- **Jobs**:
A: Summarize the essay on Jessica Lange and The Great Lillian Hall in two sentences.
B: Retype the stretch of the Jessica Lange essay from "Which brings me" through "obnoxious or trite.", keeping every word and mark unchanged.
C: Extend the essay on Jessica Lange and The Great Lillian Hall, picking up right after its final sentence.

July is New Movies Month 📽️🎬
What’s going on with contemporary cinema? This month, I’ll be looking strictly at new releases. Will we learn anything? Who knows!
One thing about me is that if Jessica Lange is in something, I’m watching it. I came late to the Ryan Murphy-verse, and I remain its reluctant prisoner, but she is the primary reason I started watching his shit in the first place. When people like me talk about how impossible it was to see anything like us reflected onscreen in growing up, we’re not just talking about direct trans representation. In the 90s, there were so many amazing actresses enjoying career heydays. We had Whoopi Goldberg coming out with a solid string of hits, we had Kathy Bates, taking on the monstrous roles that others disdained and embodying them with a genuine, creepy brilliance. We had Sharon Stone, the sly, bisexual minx of one of the most confoundingly original films of the decade. It felt, for a minute, like people were interested in making movies about women who were more than wives or sex symbols or mothers, the old Sondheim trio1.
And then what happened? As usual I don’t know the answer. But I know that when I started to watch Jessica Lange’s performances in movies like Frances and The Postman Rings Twice remake and even that deeply weird Cousin Bette adaptation, I felt like there was something deeply wrong about the fact that she wasn’t being celebrated on the same level as legacy actresses like Susan Sarandon or Meryl Streep. But she’d found a way to keep on acting in an industry that famously throws women out after turning 40. She entered the Murphy-verse, along with other incredible, eccentric actors like Kathy Bates and Denis O’Hare and Lily Rabe. Because like it or not, that universe is a place where an actor’s freak flag can fly incredibly high. Call it camp, call it trash, whatever it is, it gave us more Jessica Lange performances than we would have had otherwise, and that’s the reason for my misguided loyalty. I’ll absorb his violent, candy-coated camp hellscapes if it means a chance to watch a collection of great actors do absurd line readings over Lady Gaga’s corpse, whatever that says about me.
Which brings me to The Great Lillian Hall—a non-Murphy production that holds little of the same promise, but many of the same actors, including Lange, Bates, and Rabe. That was why I was drawn to it—that and the promise of a film that would look at aging in a way that wasn’t corny or obnoxious or trite.

- **Data lines**:
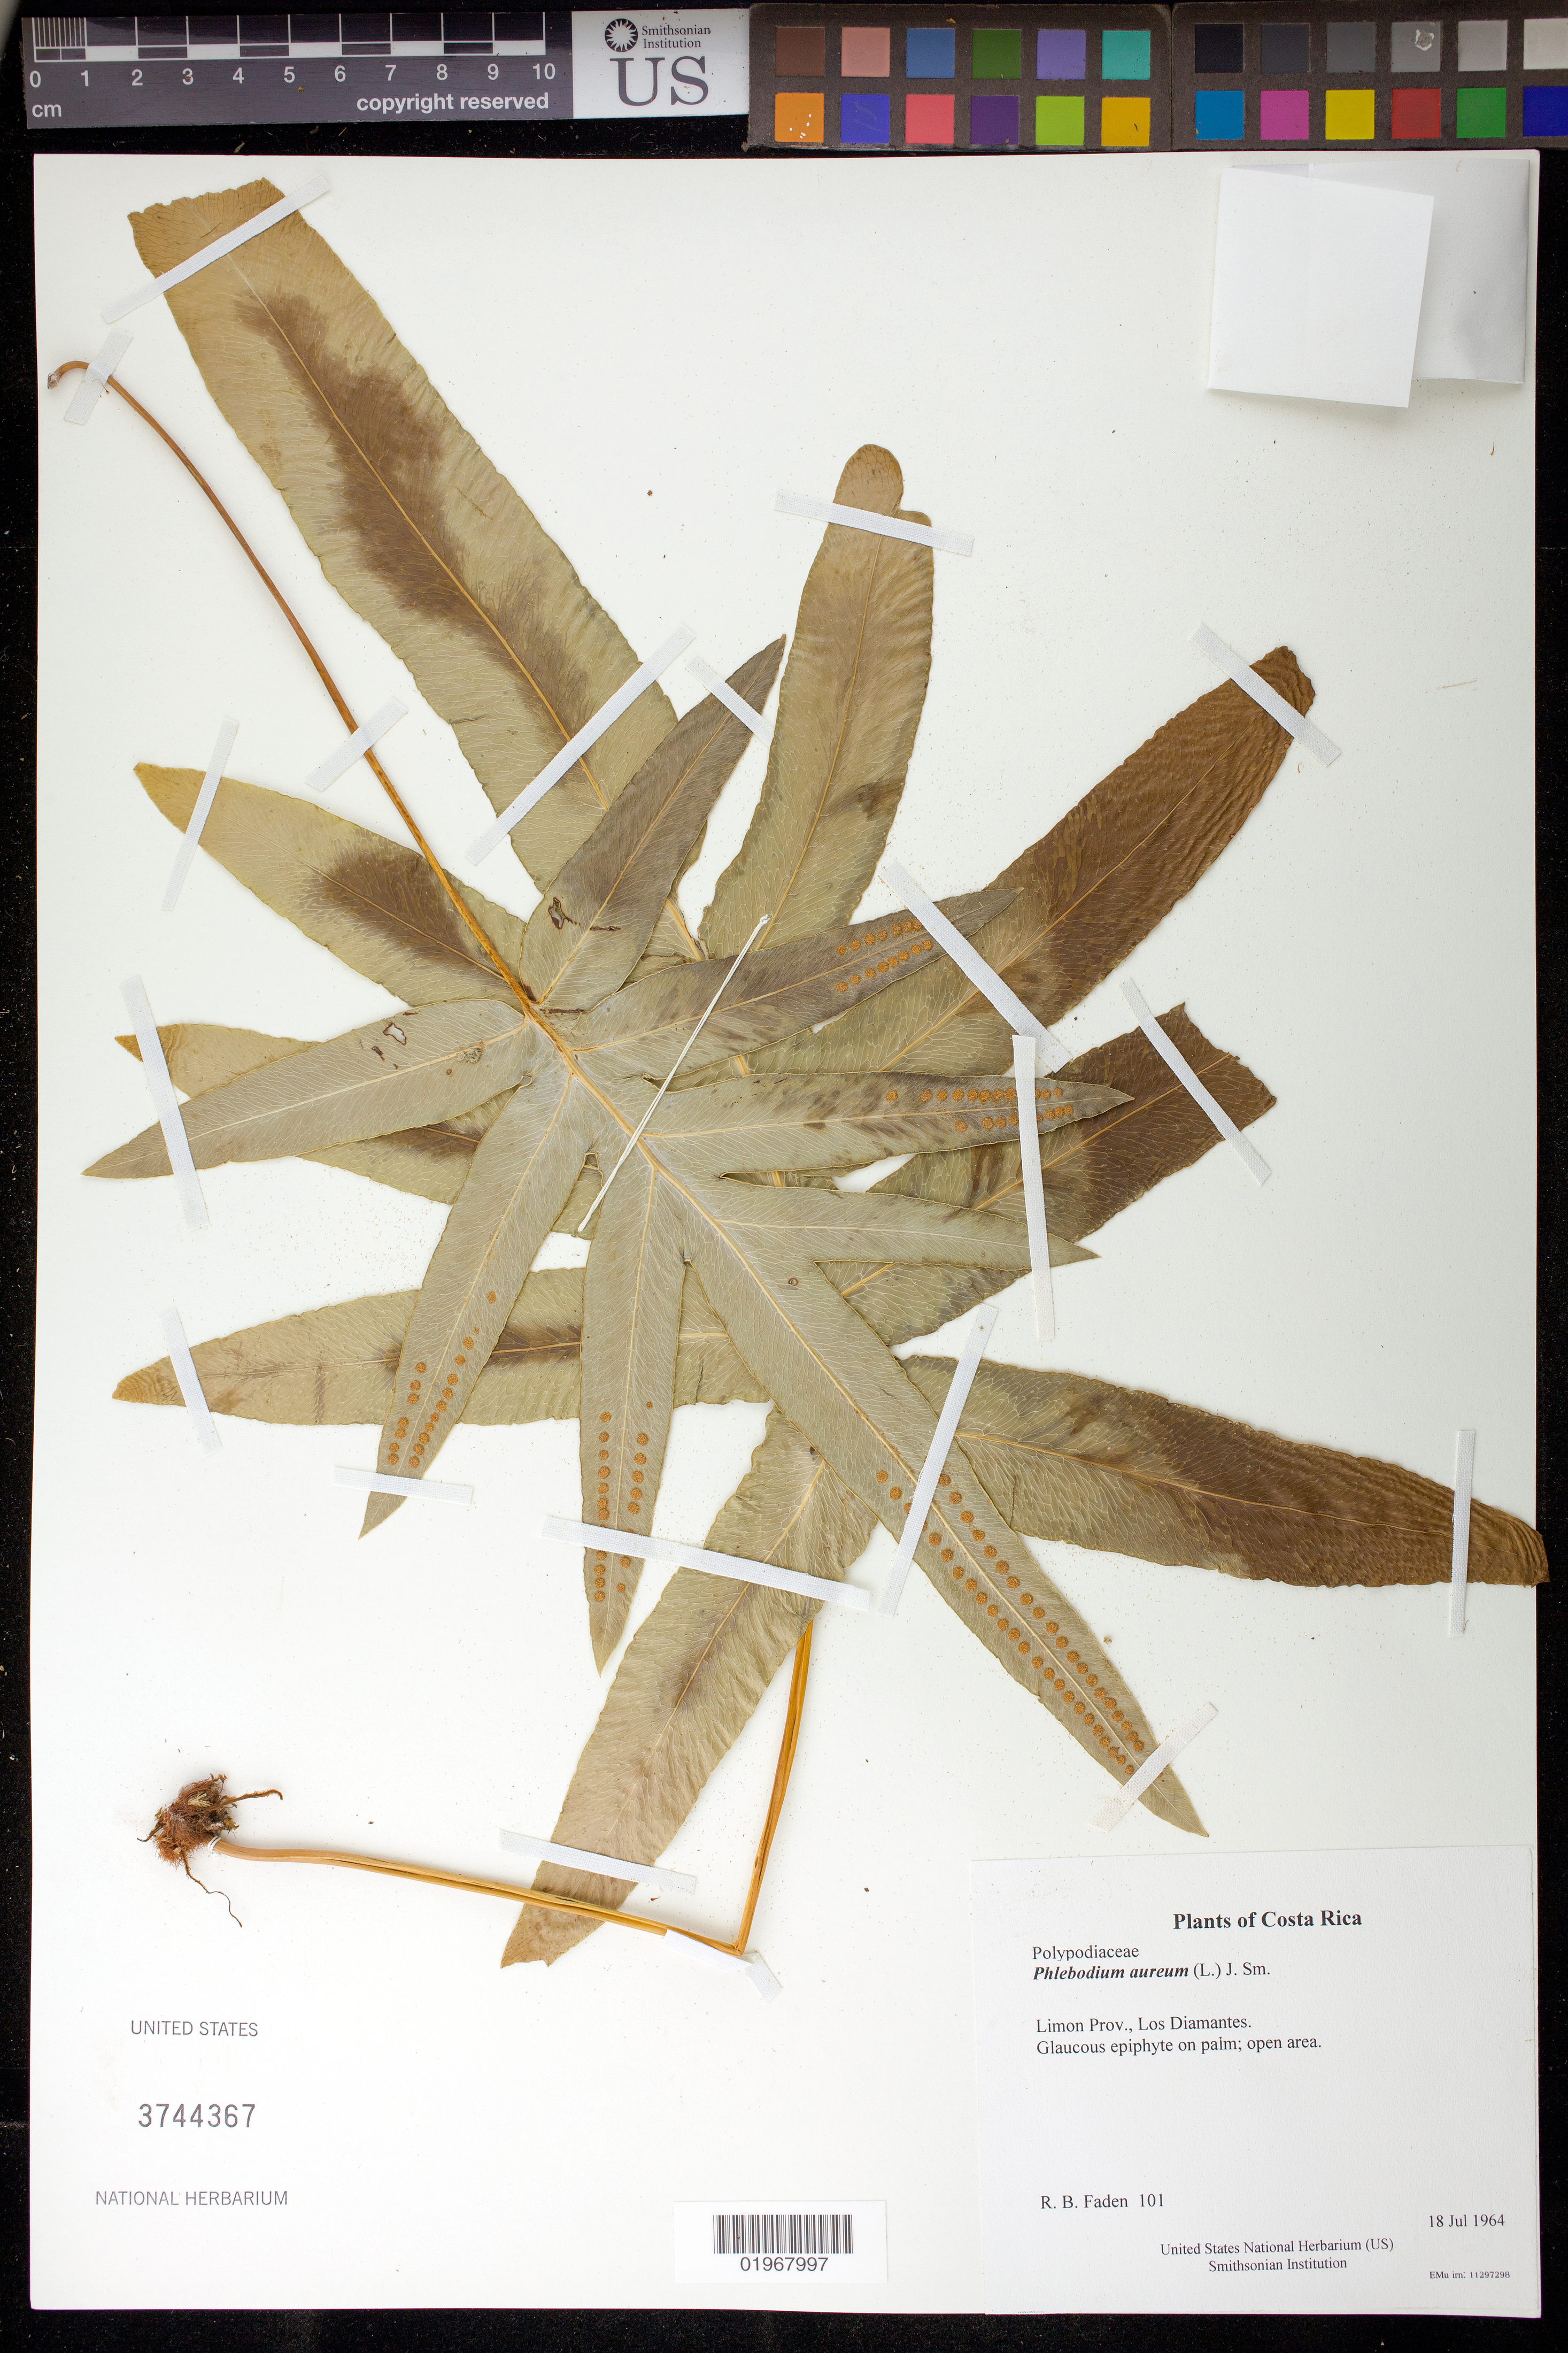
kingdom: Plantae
--
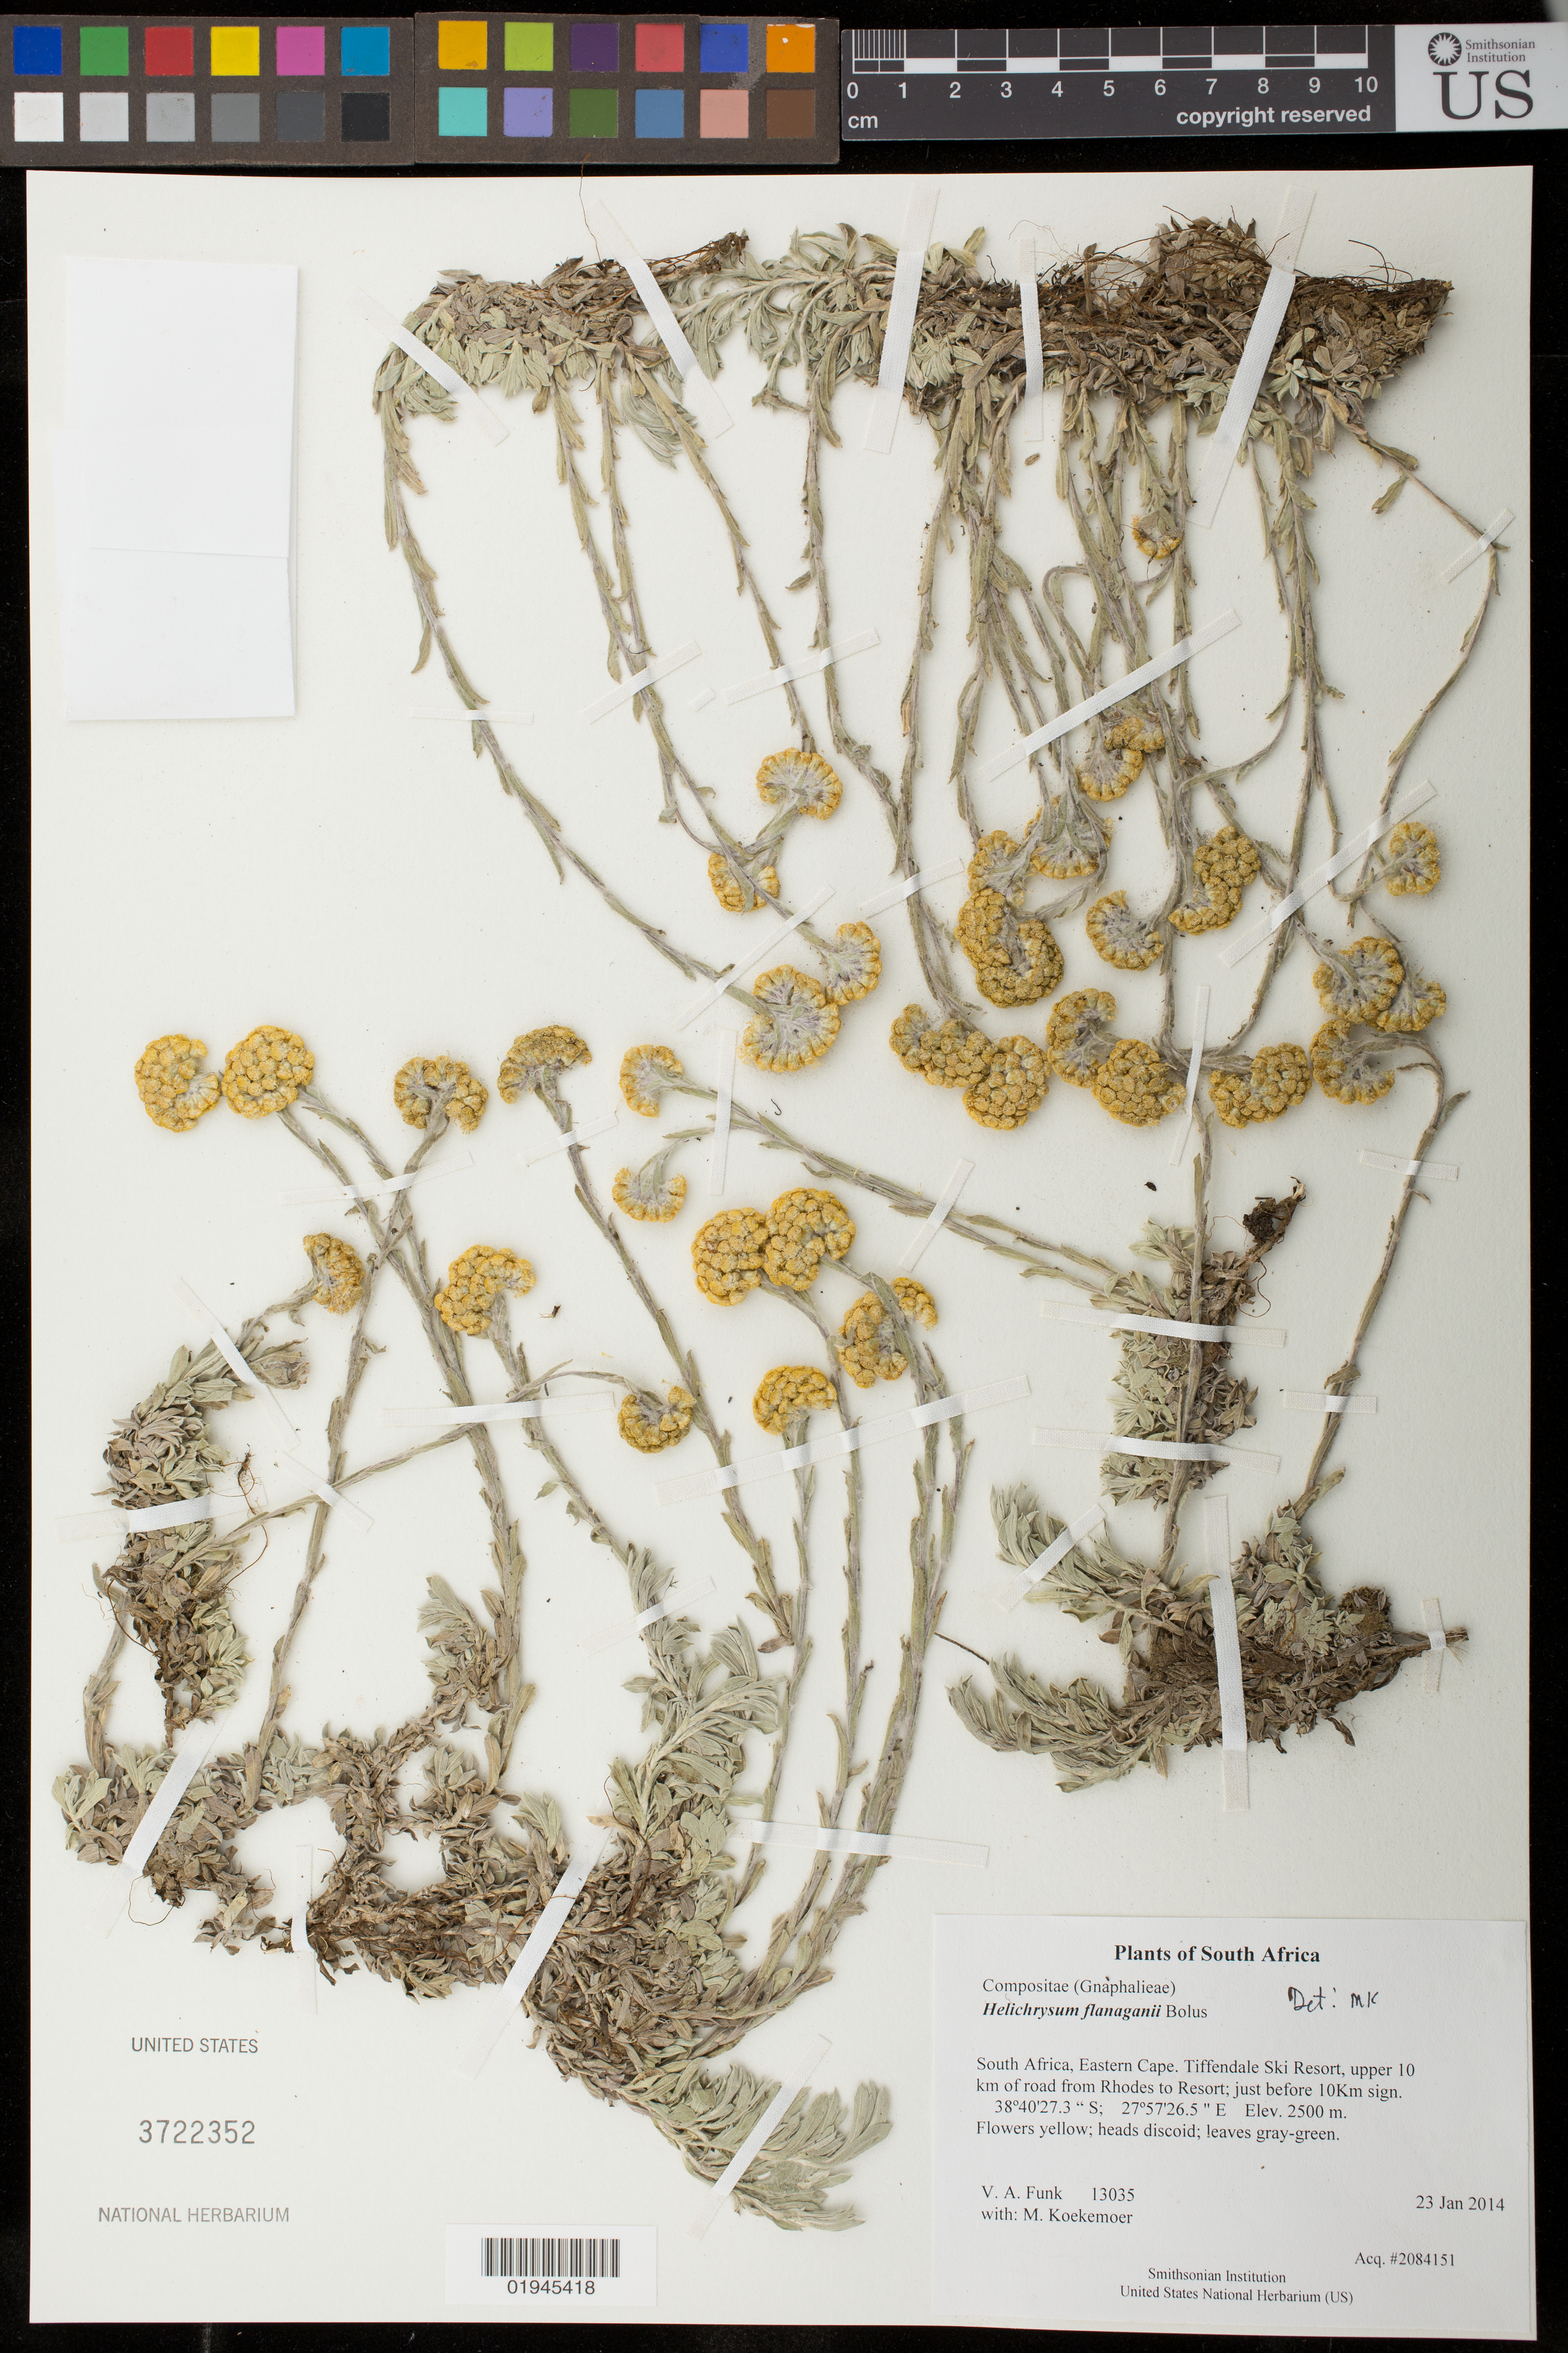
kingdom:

- **Answers to the exercises**:
A: As part of a month spent on new releases, the writer explains a habit of watching anything featuring Jessica Lange, an actress the writer feels was never celebrated on the level of Susan Sarandon or Meryl Streep but who kept acting by entering the Ryan Murphy universe alongside actors such as Kathy Bates, Denis O'Hare, and Lily Rabe. That loyalty leads to The Great Lillian Hall, a non-Murphy production with Lange, Bates, and Rabe, which drew the writer with its promise of looking at aging in a way that wasn't corny, obnoxious, or trite.

B:
Which brings me to The Great Lillian Hall—a non-Murphy production that holds little of the same promise, but many of the same actors, including Lange, Bates, and Rabe. That was why I was drawn to it—that and the promise of a film that would look at aging in a way that wasn’t corny or obnoxious or trite.

C:
I often talk with my mother about the lack of media that centers women over 50. Sure, there’s the Book Club franchise and every so often Nancy Meyers decides to throw together a romcom about an aging lothario who can’t help but fall for Diane Keaton. But that’s not, from my understanding, what older women want. When my mom, a devotee of the Sex and the City extended universe, saw the first season of And Just Like That, she was disappointed by its inability to contend with the realities of aging. She was upset that Carrie, Miranda, and Charlotte2 didn’t care to talk about the fact that they were, you know, getting up there in a city that considers women invisible after 36. Instead, it was business as usual: bags, shoes, pre-war classic sixes, hunky older boyfriends. Aging was not part of the equation, except for the men. Big dies suddenly in the first episode, and Steve, Miranda’s husband, is summarily dismissed as a romantic partner because of his hearing disability. The message is the same as always: aging can be fabulous, as long as you aren’t disabled yet.
The “yet” is the most important part. Disability is the state we will all come to sooner or later. So why is Hollywood so reluctant to actually talk about it?
Lillian Hall isn’t a perfect attempt to redress this—it hits largely the same plot points as the 2006 Alzheimer’s drama Away From Her—but it tries to. Sort of.
Lillian Hall is a great lady of the New York stage preparing to star in a new Broadway production of The Cherry Orchard. She lives in a beautiful apartment on Central Park South within walking distance of the theater. Her husband—a director who collaborated with her for many of her early performances—died some years ago, and her daughter lives in New Jersey with her family. It’s not that Lillian is cold or uninterested in family life—it’s that her life is still in the theater. But after she starts forgetting lines, a trip to the doctor reveals that she’s been suffering from late-stage Lewy body dementia.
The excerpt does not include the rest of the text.